Alternatively, if you have:
struct stack
{
void **stuff;
int size;
int mem_size;
};
You dynamically change the size of stuff anyway, so there is absolutely no harm in declaring a variable of type struct stack on the program stack, i.e. like this:
struct stack stack;
Unless, you'd want to return it from a function. For example:
struct stack *make_stack(int initial_size)
{
struct stack *s;
s = malloc(sizeof(*s));
if (s == NULL)
goto exit_no_mem;
if (initial_size == 0)
initial_size = 1;
s->stuff = malloc(initial_size * sizeof(*s->stuff));
if (s->stuff == NULL)
goto exit_no_stuff_mem;
s->size = 0;
s->mem_size = initial_size;
return s;
exit_no_stuff_mem:
free(s);
exit_no_mem:
return NULL;
}
Personally, though, I would have declared the function like this:
int make_stack(struct stack *s, int initial_size);
and allocate the struct stack on the program stack.
It depends on how your stack structure is defined (not just the layout of the struct, but the operations that manipulate it as well).
It's entirely possible to define a stack as a simple array and index, such as
struct stack_ {
T data[N]; // for some type T and size N
size_t stackptr; // Nobody caught that error, so it never existed, right? ;-)
} stack;
stack.stackptr = N; // stack grows towards 0
// push operation
if (stack.stackptr)
stack.data[--stack.stackptr] = some_data();
else
// overflow
// pop operation
if (stack.stackptr < N)
x = stack.data[stack.stackptr++];
else
// underflow
However, fixed-sized arrays are limiting. One easy method of implementing a stack is to use a list structure:
struct stack_elem {
T data;
struct stack_elem *next;
};
The idea is that the head of the list is the top of the stack. Pushing an item onto the stack adds an element at the head of the list; popping an item removes that element from the head of the list:
int push(struct stack_elem **stack, T data)
{
struct stack_elem *s = malloc(sizeof *s);
if (s)
{
s->data = data; // new element gets data
s->next = *stack; // set new element to point to current stack head
*stack = s; // new element becomes new stack head
}
return s != NULL;
}
int pop(struct stack_elem **stack, T *data)
{
int stackempty = (*stack == NULL);
if (!stackempty)
{
struct stack_elem *s = *stack; // retrieve the current stack head
*stack = (*stack)->next; // set stack head to point to next element
*data = s->data; // get the data
free(s); // deallocate the element
}
return r;
}
int main(void)

GIVEN INFORMATION

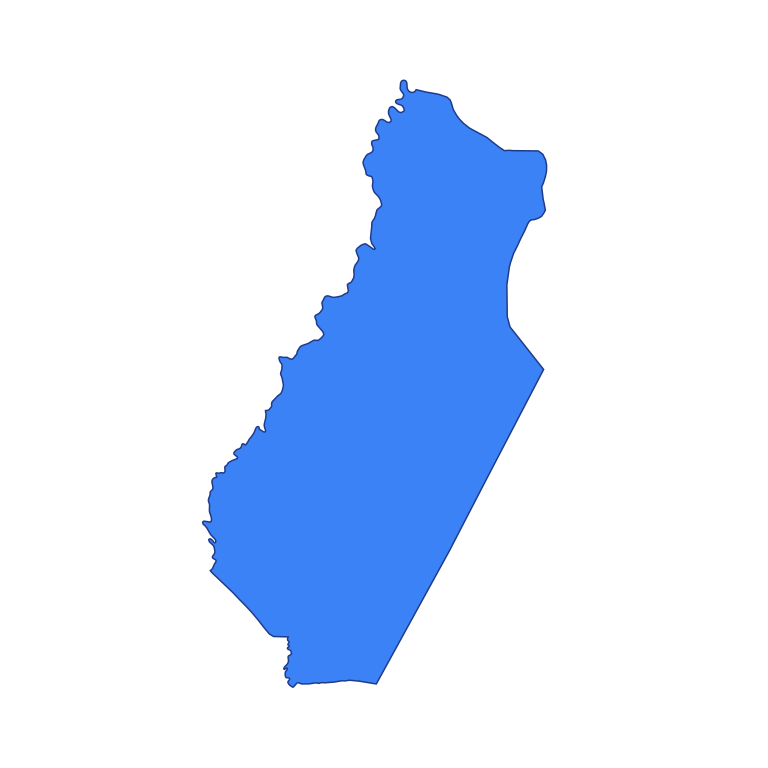 Su-Ngai Kolok, Narathiwat, Thailand, rotated 162°
{"feature_id": "78962969B19527388455587", "entity_name": "Su-Ngai Kolok", "entity_type": "district", "adm_level": 2, "iso_a3": "THA", "parent_name": "Thailand", "parent_adm1": "Narathiwat", "projection": "natural_earth1", "projection_center": [102.011, 6.069], "detail": "fine", "context": "isolated", "style": "filled", "palette": "blue", "viewbox_px": 768, "rotation_deg": 162, "n_neighbors": 0, "source": "geoboundaries", "source_scale": "gbopen_adm2", "svg_char_len": 6171}
<svg xmlns="http://www.w3.org/2000/svg" viewBox="0 0 768 768"><g transform="rotate(162 384 384)"><path d="M606.9,260.2L606.1,258.1L592.0,232.0L587.7,222.9L584.4,216.4L580.3,207.5L576.9,199.1L573.6,190.0L570.4,181.9L567.1,178.0L553.3,173.1L554.3,171.8L554.8,170.5L554.7,169.7L554.0,168.3L554.0,167.7L555.4,166.6L555.9,165.7L555.9,165.3L555.2,164.4L555.2,163.9L555.6,163.4L557.1,163.1L557.5,162.5L557.5,161.9L557.2,161.3L555.5,159.8L555.1,159.1L555.1,157.5L555.4,156.2L556.4,155.4L558.5,155.0L559.2,154.6L559.7,153.7L560.3,150.5L561.1,148.9L562.5,147.5L565.9,145.7L566.9,144.8L567.3,144.1L567.3,143.7L566.9,143.4L564.5,143.9L564.0,143.7L563.9,143.3L563.9,142.9L564.3,142.3L566.1,141.2L566.8,140.5L567.4,139.3L568.0,137.4L568.1,136.2L567.8,135.1L567.4,134.7L565.5,134.0L565.0,133.5L564.8,133.0L564.9,132.5L565.2,132.1L567.0,130.9L567.5,130.2L567.6,129.7L567.5,128.8L566.8,126.7L564.4,123.8L563.6,123.9L559.4,126.4L558.9,126.5L558.1,126.4L557.1,126.0L555.1,124.2L550.0,122.6L547.6,121.9L541.1,120.8L538.4,119.4L536.0,119.4L532.6,118.1L526.4,116.6L523.9,116.0L515.4,114.7L513.3,113.8L508.3,112.9L499.5,109.1L484.0,101.1L373.5,205.0L315.5,262.3L227.7,348.5L246.5,399.3L246.0,409.9L236.5,440.3L228.7,456.4L226.2,460.3L220.5,468.0L214.5,474.1L208.5,480.6L202.7,486.4L197.8,491.9L196.0,493.5L193.5,494.6L189.9,493.9L186.1,494.0L182.4,494.7L178.8,497.5L176.8,499.5L175.8,507.2L175.6,510.2L173.1,522.8L170.3,525.9L166.4,531.4L163.6,536.4L161.8,541.6L161.1,547.2L162.0,553.5L165.3,558.0L189.9,566.3L192.3,567.4L197.5,568.8L201.1,573.4L205.3,579.5L210.0,586.7L223.5,600.8L227.7,607.1L230.6,613.0L232.0,617.4L233.3,623.5L233.1,631.1L233.4,633.9L235.5,637.4L242.9,642.9L254.2,648.9L262.5,654.0L263.8,652.8L264.7,652.5L266.6,652.4L268.0,652.9L269.2,654.0L269.9,655.1L270.5,656.7L270.5,658.4L269.3,663.0L269.3,664.3L269.6,665.4L270.4,666.3L271.9,666.9L273.2,666.8L274.0,666.4L274.7,665.7L275.4,664.7L277.3,660.1L277.4,658.9L277.2,657.8L275.9,653.9L276.1,652.4L276.8,651.4L277.9,650.3L279.2,649.7L280.1,649.6L283.3,650.3L284.4,650.2L284.8,650.0L285.4,649.5L285.8,648.7L285.7,647.8L285.1,646.8L283.9,645.6L281.8,644.2L280.8,643.0L280.3,641.9L279.9,639.7L280.1,638.4L280.5,637.6L281.0,637.3L282.7,636.9L284.1,637.0L284.9,637.4L285.8,638.2L286.5,639.3L288.4,643.1L289.1,644.1L290.4,645.3L291.9,645.4L292.9,645.1L293.9,644.2L295.2,642.5L295.7,641.3L296.1,639.6L296.0,637.2L295.5,633.6L295.7,632.6L296.2,631.7L297.2,631.3L298.9,631.3L300.1,632.1L302.5,635.0L303.6,636.0L305.2,636.5L306.4,636.4L307.0,636.1L307.6,635.7L309.5,633.3L311.5,631.5L312.8,629.9L313.4,628.7L313.6,627.5L313.6,626.1L312.5,623.2L312.2,621.5L312.4,620.5L313.2,618.8L313.6,618.5L314.5,618.3L318.9,618.8L319.9,618.7L320.4,618.4L320.9,617.9L321.4,616.7L321.6,615.1L321.4,612.5L321.9,610.4L322.5,609.3L323.2,608.7L324.2,608.1L328.8,607.5L330.3,606.7L333.8,603.6L335.1,601.9L335.4,601.1L335.8,599.4L335.5,593.3L336.1,589.0L335.7,588.1L333.8,586.4L332.0,585.4L331.5,584.5L331.6,581.8L331.8,580.3L332.7,578.3L333.9,575.9L334.2,571.4L333.8,568.9L332.0,565.3L331.2,563.4L330.7,561.3L330.5,559.8L330.7,555.9L331.2,554.5L331.9,553.9L333.1,553.3L336.2,552.1L337.0,551.6L338.9,548.8L340.1,546.7L341.9,544.5L344.8,542.2L345.7,541.1L347.1,537.3L351.9,526.5L352.2,521.3L351.2,518.4L350.6,515.4L351.4,515.0L352.4,515.4L356.1,520.5L357.8,522.6L358.6,523.1L359.9,523.3L363.1,523.0L367.1,521.5L368.9,520.2L369.4,519.3L369.4,515.2L369.1,512.4L369.2,511.2L369.7,510.2L371.0,508.6L374.6,506.0L375.3,505.2L377.0,502.8L377.8,500.9L378.5,497.8L379.1,496.1L379.9,494.5L383.5,491.0L386.7,490.5L387.9,490.0L388.2,489.5L388.4,488.7L389.0,484.3L389.2,483.7L390.1,482.3L390.7,482.0L393.2,481.8L397.1,480.9L400.8,481.2L403.3,481.5L406.2,482.4L409.5,484.8L410.9,485.4L412.5,485.4L413.8,484.8L415.1,483.3L417.3,481.2L417.9,480.4L418.1,480.0L418.3,477.9L418.8,475.2L419.5,474.1L422.7,471.8L424.3,471.1L427.9,470.5L428.9,469.6L429.0,467.9L428.8,465.0L429.4,462.4L429.4,461.1L429.2,460.4L426.2,453.0L425.9,451.6L426.0,449.6L426.8,448.8L428.1,448.0L429.8,447.0L433.1,445.8L436.9,447.3L441.4,446.5L443.5,446.0L448.3,445.9L450.6,445.8L451.8,445.5L453.4,444.4L456.1,442.1L458.1,438.9L459.4,438.5L461.7,436.7L463.6,436.1L464.4,436.1L465.0,436.5L466.1,437.4L467.6,439.0L468.4,439.5L470.7,440.1L474.6,442.0L475.3,441.9L475.9,441.1L476.1,438.8L476.0,437.5L475.2,434.7L475.2,433.2L476.4,430.1L477.3,428.5L478.2,427.4L479.3,425.4L479.1,422.8L479.1,420.3L479.4,418.9L479.8,415.3L480.1,413.8L481.5,411.2L482.6,409.4L483.9,407.9L485.3,406.7L488.6,405.6L495.1,402.1L496.2,401.3L496.9,400.2L497.8,397.5L498.1,397.1L501.5,395.0L503.1,394.9L504.9,395.4L505.3,393.9L505.5,391.8L505.7,391.2L507.2,387.8L510.0,383.3L510.8,381.5L511.0,379.4L511.0,376.3L511.5,375.3L512.6,375.3L513.4,375.8L516.4,379.4L516.5,379.7L516.3,381.2L516.4,382.1L517.3,382.5L518.4,382.4L519.3,381.8L522.6,377.9L524.5,376.3L526.8,374.6L529.2,373.1L531.3,371.1L534.3,368.9L534.8,369.0L536.1,370.5L537.1,370.8L537.8,370.3L539.2,368.3L540.5,367.4L541.9,367.1L544.3,367.1L545.5,366.6L547.2,365.7L548.1,364.8L548.3,363.5L546.2,360.2L546.1,359.1L546.4,358.6L547.2,358.4L552.1,358.1L554.8,357.6L556.4,357.2L558.9,355.1L560.3,354.9L560.8,354.5L561.3,353.6L561.6,352.1L562.1,350.2L562.6,349.6L563.4,349.1L564.6,349.1L566.1,349.9L566.9,350.1L568.7,350.1L570.2,351.1L571.1,351.2L571.5,351.0L571.6,350.6L572.0,347.0L574.4,347.2L575.8,346.7L576.6,346.2L577.3,345.3L577.9,344.3L578.6,338.8L579.3,337.1L580.0,336.5L582.1,335.5L582.6,335.0L583.9,332.0L586.3,329.0L586.9,327.8L587.2,326.6L587.1,323.8L587.3,322.9L589.0,318.1L589.4,316.6L589.5,314.8L589.4,312.0L589.7,309.1L590.7,306.9L591.2,306.5L591.9,306.4L597.2,309.0L597.8,309.2L598.6,309.1L599.1,308.6L599.3,308.0L599.3,306.7L599.0,306.0L597.7,303.9L596.9,301.5L595.8,296.1L595.2,293.8L592.7,288.8L592.4,287.6L592.5,286.7L592.8,285.9L593.1,285.5L593.5,285.3L594.1,285.4L594.6,285.7L595.4,288.3L596.6,290.0L597.0,290.4L597.7,290.6L598.3,290.5L598.8,290.0L598.9,289.2L598.8,287.9L598.2,286.7L596.5,283.7L596.1,282.5L596.0,281.1L596.5,277.2L597.2,275.7L597.7,275.1L600.4,273.0L600.7,272.5L600.7,271.9L600.5,271.0L598.5,268.9L598.3,268.2L598.4,267.7L598.7,267.0L601.3,264.8L604.0,261.6L605.4,260.7L606.9,260.2Z" fill="#3b82f6" stroke="#1e3a8a" stroke-width="1.5"/></g></svg>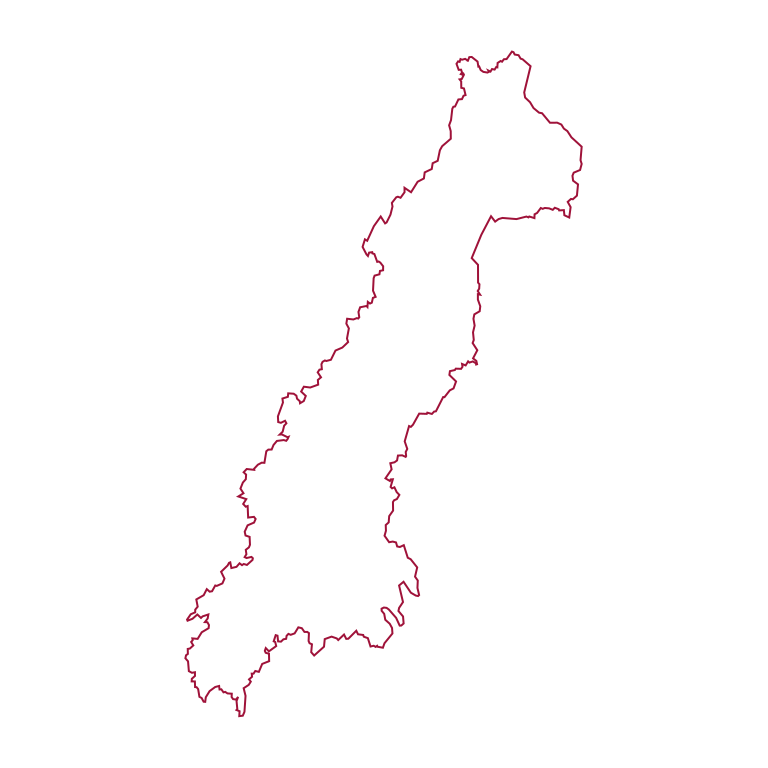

SHORT EXERCISE 1
Print the passage of the C stack discussion from "Alternatively, if you" to "stack *make_stack(int initial_size)".
SHORT EXERCISE 2
Go on with the discussion of stack implementations in C from the point at which it stops.

EXPECTED ANSWER 1
Alternatively, if you have:
struct stack
{
void **stuff;
int size;
int mem_size;
};
You dynamically change the size of stuff anyway, so there is absolutely no harm in declaring a variable of type struct stack on the program stack, i.e. like this:
struct stack stack;
Unless, you'd want to return it from a function. For example:
struct stack *make_stack(int initial_size)

EXPECTED ANSWER 2
{
struct stack_elem *mystack = NULL; // stack is initially empty
T value;
...
if (!push(&mystack, some_data()))
// handle overflow
...
if (!pop(&mystack, &value))
// handle underflow
...
}
Since push and pop need to be able to write new pointer values to mystack, we need to pass a pointer to it, hence the double indirection for stack in push and pop.
No, they don't have to be declared as pointers.
One can as well allocate stacks and queues as global variables:
struct myHash { int key; int next_idx; int data[4]; } mainTable[65536];
struct myHash duplicates[65536*10];
int stack[16384];
myHash also includes a linked list for duplicate entries using indices.
But as stated in the comments, if one has to add more elements to the structures, that was initially planned, then pointers come handy.
An additional reason to declare structures as pointers is that it typically with pointers one can access both the complete structure as a whole, any individual element of the structure or some subset of the elements. That makes the syntax more versatile. Also when the structure is passed as a parameter to some external function, a pointer is inevitable.
There's really no need to implement stacks and queues with pointers - others have already stated this fact clearly. Look at #JohnBode 's answer for how a stack can be perfectly implemented using arrays. The thing is that modelling certain data structures (such as stacks, queues and linked lists) using pointers, allows you to program them in a very efficient way in terms of both execution speed and memory consumption.
Usually an underlying array for holding a data structure is very good implementation choice if your use-cases require frequent random access to an element in the structure, given it's positional index (this is FAST with an array). However growing the structure past its initial capacity can be expensive AND you waste memory with the unused elements in the array. Insertion and deletion operations can also be very expensive since you may need to rearrange elements to either compact the structure or make space for the new elements.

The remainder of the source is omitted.